- Cover art by Jim Fitzpatrick

Compilation album by Thin Lizzy
- Released: 1979
- Recorded: 1971–1973 with redubs in 1977
- Genre: Hard rock, blues rock
- Length: 44:16
- Label: Decca
- Producer: Phil Lynott, Nick Tauber, Frank Rodgers

Thin Lizzy compilation albums chronology
| Remembering – Part 1 (1976) | The Continuing Saga of the Ageing Orphans (1979) | The Adventures of Thin Lizzy (1981) |

= The Continuing Saga of the Ageing Orphans =

The Continuing Saga of the Ageing Orphans is a 1979 compilation album by the rock group Thin Lizzy.

Despite ostensibly featuring a selection of songs from the band's first three albums and their rare New Day EP, most of the tracks are in fact different from the originally released versions, having been remixed and altered with newly recorded material specially for this release during Christmas 1977. Of the 11 tracks, only "Mama Nature Said", "The Hero and the Madman" and "Vagabond of the Western World" (all from Vagabonds of the Western World) are the same as their original album counterparts. Midge Ure (of Ultravox) and Gary Moore feature on some of the newly recorded songs. Despite the album's name, it does not include the track "Saga of the Ageing Orphan" from the band's first album.
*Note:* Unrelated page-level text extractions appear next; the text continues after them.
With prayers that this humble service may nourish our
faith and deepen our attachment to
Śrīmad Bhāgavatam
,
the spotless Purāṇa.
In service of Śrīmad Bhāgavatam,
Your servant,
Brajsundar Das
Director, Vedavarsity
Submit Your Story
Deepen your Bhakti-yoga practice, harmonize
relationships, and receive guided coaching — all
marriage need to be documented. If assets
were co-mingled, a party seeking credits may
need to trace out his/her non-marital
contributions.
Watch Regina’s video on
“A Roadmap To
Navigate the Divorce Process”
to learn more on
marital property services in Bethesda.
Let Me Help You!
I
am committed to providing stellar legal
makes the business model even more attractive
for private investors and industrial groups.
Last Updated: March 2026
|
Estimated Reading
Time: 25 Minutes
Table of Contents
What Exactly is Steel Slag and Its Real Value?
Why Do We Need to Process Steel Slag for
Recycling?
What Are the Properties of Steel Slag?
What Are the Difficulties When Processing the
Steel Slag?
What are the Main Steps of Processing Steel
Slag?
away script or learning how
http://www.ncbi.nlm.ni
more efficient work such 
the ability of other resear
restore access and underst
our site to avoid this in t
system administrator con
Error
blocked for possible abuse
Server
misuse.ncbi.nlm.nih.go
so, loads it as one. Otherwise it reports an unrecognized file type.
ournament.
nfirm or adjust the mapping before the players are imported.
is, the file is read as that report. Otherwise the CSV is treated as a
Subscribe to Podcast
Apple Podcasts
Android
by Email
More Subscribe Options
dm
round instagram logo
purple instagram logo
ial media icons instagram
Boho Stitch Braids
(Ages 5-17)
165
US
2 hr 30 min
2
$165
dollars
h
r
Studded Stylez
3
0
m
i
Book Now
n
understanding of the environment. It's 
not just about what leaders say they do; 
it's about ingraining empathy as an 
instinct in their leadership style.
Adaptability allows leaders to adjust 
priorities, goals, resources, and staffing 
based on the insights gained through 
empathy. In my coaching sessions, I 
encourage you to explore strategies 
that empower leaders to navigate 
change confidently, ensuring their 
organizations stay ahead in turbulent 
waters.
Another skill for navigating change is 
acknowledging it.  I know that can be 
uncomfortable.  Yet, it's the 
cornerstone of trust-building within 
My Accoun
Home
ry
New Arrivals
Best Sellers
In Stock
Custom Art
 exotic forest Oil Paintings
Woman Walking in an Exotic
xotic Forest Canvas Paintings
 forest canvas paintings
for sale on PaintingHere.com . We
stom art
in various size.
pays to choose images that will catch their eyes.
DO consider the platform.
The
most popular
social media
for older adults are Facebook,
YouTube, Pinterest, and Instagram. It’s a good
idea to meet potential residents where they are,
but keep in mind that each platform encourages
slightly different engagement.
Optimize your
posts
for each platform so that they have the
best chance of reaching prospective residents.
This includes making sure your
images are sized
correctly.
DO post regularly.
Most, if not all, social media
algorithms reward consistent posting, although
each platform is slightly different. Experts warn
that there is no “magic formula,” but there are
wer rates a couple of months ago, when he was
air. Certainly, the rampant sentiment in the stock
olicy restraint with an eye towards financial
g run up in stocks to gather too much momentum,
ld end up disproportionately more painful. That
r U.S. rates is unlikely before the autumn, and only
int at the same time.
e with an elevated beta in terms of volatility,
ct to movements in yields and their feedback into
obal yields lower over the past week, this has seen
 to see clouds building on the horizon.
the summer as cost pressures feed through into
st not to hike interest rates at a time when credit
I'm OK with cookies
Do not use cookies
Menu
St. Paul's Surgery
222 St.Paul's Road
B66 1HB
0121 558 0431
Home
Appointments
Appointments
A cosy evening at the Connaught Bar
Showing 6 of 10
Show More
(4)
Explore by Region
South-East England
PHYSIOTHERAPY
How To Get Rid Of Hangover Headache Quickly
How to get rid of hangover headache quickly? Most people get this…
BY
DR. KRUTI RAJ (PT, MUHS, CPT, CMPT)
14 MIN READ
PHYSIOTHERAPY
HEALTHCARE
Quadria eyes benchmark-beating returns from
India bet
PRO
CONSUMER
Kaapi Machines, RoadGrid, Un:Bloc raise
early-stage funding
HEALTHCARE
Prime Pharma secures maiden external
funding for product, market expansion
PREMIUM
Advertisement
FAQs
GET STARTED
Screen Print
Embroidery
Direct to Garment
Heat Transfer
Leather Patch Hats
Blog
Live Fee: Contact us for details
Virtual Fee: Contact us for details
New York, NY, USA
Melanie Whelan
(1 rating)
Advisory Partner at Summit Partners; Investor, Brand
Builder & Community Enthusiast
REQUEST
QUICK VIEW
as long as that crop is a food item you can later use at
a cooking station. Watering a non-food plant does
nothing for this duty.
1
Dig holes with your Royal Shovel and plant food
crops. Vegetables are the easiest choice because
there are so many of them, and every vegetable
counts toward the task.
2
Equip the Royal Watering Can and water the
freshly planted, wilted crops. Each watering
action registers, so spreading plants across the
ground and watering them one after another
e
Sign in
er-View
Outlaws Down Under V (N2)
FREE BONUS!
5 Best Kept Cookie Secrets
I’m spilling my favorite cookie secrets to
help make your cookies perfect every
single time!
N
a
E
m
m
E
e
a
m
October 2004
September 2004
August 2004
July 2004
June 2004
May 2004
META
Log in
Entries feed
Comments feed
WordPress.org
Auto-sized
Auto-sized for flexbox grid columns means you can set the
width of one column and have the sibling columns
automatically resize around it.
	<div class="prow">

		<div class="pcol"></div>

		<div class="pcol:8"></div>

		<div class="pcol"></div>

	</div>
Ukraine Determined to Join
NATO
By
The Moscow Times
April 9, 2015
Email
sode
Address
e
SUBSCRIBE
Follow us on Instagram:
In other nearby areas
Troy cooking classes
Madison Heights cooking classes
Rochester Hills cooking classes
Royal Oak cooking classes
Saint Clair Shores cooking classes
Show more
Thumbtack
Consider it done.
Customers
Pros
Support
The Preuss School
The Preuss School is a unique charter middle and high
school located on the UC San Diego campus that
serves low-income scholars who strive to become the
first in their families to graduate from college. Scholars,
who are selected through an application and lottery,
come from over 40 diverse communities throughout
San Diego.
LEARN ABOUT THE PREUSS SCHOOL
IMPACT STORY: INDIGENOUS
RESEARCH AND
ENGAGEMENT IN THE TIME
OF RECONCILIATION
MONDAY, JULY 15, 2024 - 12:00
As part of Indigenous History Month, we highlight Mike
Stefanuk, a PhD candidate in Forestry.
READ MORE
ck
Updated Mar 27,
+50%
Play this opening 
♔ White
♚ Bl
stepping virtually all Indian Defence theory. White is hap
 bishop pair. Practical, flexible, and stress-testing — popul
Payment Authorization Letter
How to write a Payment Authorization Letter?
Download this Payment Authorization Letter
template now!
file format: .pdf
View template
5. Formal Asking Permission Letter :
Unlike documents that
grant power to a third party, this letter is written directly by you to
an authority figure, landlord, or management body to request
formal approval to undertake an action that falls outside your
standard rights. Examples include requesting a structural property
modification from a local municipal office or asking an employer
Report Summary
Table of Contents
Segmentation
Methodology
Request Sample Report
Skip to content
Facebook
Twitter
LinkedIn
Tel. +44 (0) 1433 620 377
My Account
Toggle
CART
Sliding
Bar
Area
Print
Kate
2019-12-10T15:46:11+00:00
The album has long been out of print, but all of the altered tracks were re-released as bonus tracks on the 2010 remastered versions of Thin Lizzy, Shades of a Blue Orphanage and Vagabonds of the Western World.

Professional ratings
Review scores
| Source | Rating |
| AllMusic |  |

==Track listing==

Side one
| No. | Title | Originally from | Length |
|---|---|---|---|
| 1. | "Things Ain’t Working Out Down at the Farm" | New Day EP (1971) | 3:58 |
| 2. | "Buffalo Gal" | Shades of a Blue Orphanage (1972) | 5:11 |
| 3. | "Sarah" | Shades of a Blue Orphanage | 2:48 |
| 4. | "Honesty Is No Excuse" | Thin Lizzy (1971) | 2:45 |
| 5. | "Look What the Wind Blew In" | Thin Lizzy | 3:22 |
| 6. | "Mama Nature Said" | Vagabonds of the Western World (1973) | 4:52 |

Side two
| No. | Title | Originally from | Length |
|---|---|---|---|
| 7. | "The Hero and the Madman" | Vagabonds of the Western World | 6:08 |
| 8. | "Slow Blues" (Lynott, Brian Downey) | Vagabonds of the Western World | 4:46 |
| 9. | "Dublin" | New Day | 2:32 |
| 10. | "Brought Down" | Shades of a Blue Orphanage | 3:08 |
| 11. | "Vagabond of the Western World" | Vagabonds of the Western World | 4:46 |

==Singles==
- Things Ain't Working Out Down At The Farm/The Rocker/Little Darling – 7-inch EP (1979)

==Personnel==
- Thin Lizzy
- Phil Lynott – bass guitar, vocals, acoustic guitar, keyboards
- Eric Bell – guitars
- Brian Downey – drums, percussion
- Gary Moore – guitars (tracks 1–3, 5, 8–10), vocals (track 10), keyboards (tracks 1, 5, 8–9)

- Additional musicians
- Midge Ure – guitar, vocals (tracks 1, 9)
- Kid Jensen – narrator on track 7
- Clodagh Simonds – piano on track 3

==Recordings==
According to the sleeve notes, "All the tracks were originally recorded between the years 1971–1973. Remixes and alterations were recorded at No. 2 Studio, Decca West Hampstead, Christmas '77." The engineers are listed as Derek Varnals, Martin Haskell, Peter Rynston, Louie Austin and David Grinstead.